**REQUIREMENT**:
Nothing but the lines from the one containing "left hip: (307, 285, 2)" through the end of the data below may appear in the response, each one exact.

[Records from a dataset]
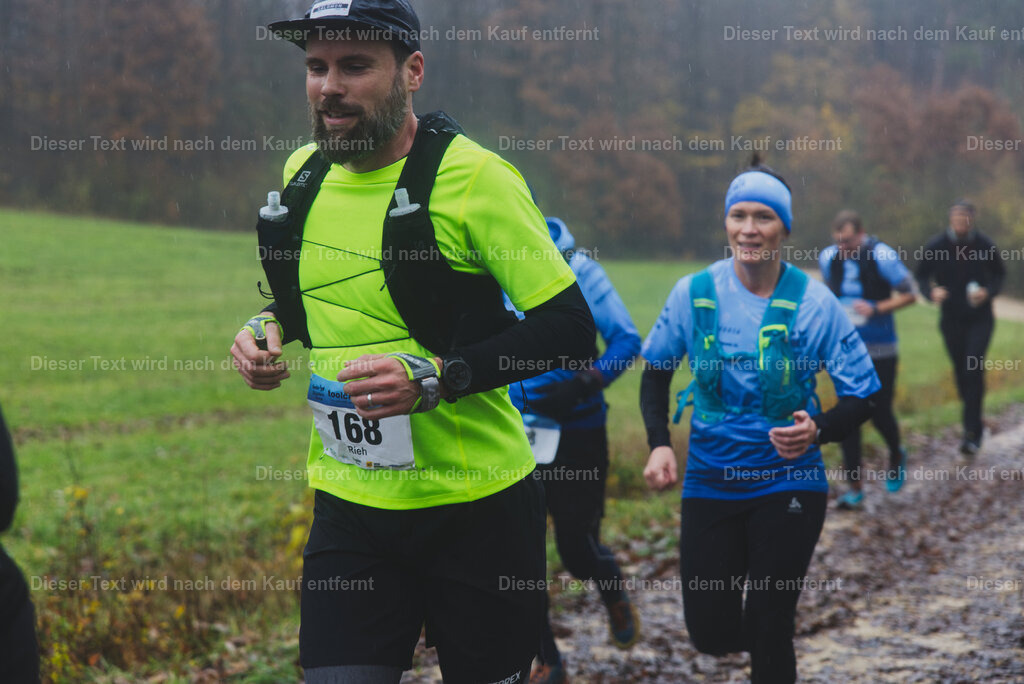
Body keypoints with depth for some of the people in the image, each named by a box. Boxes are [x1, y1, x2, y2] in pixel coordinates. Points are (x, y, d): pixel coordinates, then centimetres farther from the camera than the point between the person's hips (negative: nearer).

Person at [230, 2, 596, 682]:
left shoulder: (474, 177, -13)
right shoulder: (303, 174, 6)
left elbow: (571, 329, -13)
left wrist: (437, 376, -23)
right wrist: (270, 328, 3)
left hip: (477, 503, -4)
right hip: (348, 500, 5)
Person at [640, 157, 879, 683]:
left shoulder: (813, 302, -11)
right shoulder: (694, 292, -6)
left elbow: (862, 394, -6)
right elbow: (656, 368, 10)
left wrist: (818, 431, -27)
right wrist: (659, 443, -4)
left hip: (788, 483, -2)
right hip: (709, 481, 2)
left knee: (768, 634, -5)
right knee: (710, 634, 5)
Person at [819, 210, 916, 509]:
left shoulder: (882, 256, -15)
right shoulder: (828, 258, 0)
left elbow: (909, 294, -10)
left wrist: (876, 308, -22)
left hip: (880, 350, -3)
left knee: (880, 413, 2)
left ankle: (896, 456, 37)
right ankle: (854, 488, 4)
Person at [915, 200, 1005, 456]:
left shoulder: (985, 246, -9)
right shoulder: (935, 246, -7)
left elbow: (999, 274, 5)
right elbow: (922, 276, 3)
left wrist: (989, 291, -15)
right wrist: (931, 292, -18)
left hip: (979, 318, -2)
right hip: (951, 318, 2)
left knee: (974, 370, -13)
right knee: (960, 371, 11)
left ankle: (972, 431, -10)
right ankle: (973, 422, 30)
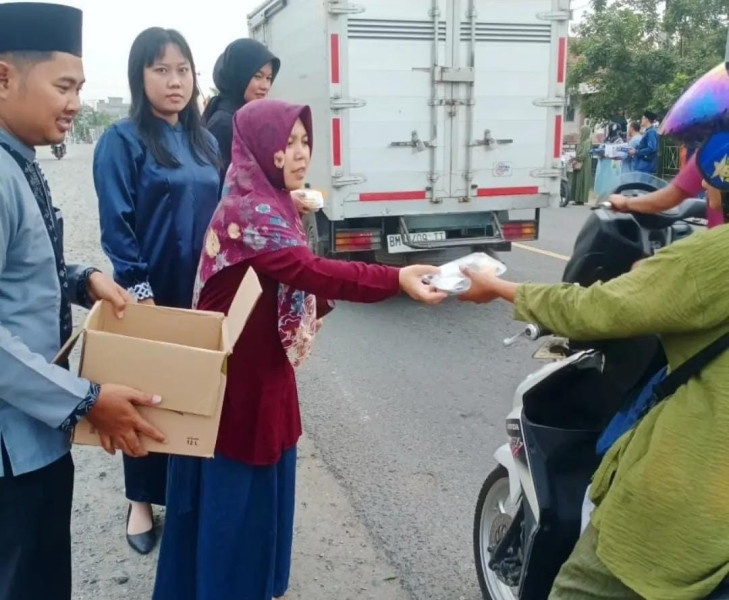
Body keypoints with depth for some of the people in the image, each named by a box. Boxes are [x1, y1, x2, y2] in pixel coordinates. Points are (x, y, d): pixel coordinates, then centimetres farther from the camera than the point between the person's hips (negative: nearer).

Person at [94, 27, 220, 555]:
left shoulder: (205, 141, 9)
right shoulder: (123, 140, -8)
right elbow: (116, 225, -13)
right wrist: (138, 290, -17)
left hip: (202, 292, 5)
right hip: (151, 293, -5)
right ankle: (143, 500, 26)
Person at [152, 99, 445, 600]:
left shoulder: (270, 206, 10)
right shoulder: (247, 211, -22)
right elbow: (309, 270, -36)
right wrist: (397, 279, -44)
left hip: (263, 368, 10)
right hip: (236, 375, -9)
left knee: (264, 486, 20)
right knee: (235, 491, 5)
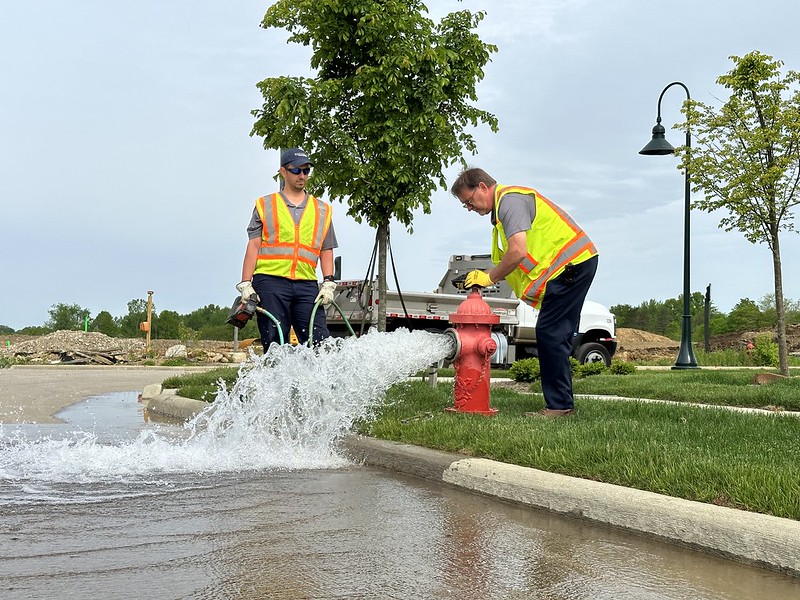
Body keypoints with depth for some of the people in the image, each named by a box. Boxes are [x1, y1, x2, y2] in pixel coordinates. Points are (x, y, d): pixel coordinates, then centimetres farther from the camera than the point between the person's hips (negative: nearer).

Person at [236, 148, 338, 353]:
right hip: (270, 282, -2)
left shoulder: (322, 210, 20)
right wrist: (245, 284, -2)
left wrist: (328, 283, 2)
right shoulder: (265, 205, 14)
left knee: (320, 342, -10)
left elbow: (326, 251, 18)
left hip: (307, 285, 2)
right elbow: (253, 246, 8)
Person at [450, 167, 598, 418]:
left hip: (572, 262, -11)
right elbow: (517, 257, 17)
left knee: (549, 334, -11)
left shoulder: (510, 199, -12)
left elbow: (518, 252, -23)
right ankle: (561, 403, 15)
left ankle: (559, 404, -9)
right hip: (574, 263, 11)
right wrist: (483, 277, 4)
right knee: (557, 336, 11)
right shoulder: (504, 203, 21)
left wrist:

**TASK RESPONSE**:
left hip: (307, 285, 2)
right elbow: (253, 246, 8)
Person at [450, 167, 598, 418]:
left hip: (572, 262, -11)
right elbow: (517, 257, 17)
left knee: (549, 334, -11)
left shoulder: (510, 199, -12)
left elbow: (518, 252, -23)
right ankle: (561, 403, 15)
left ankle: (559, 404, -9)
right hip: (574, 263, 11)
right wrist: (483, 277, 4)
right knee: (557, 336, 11)
right shoulder: (504, 203, 21)
left wrist:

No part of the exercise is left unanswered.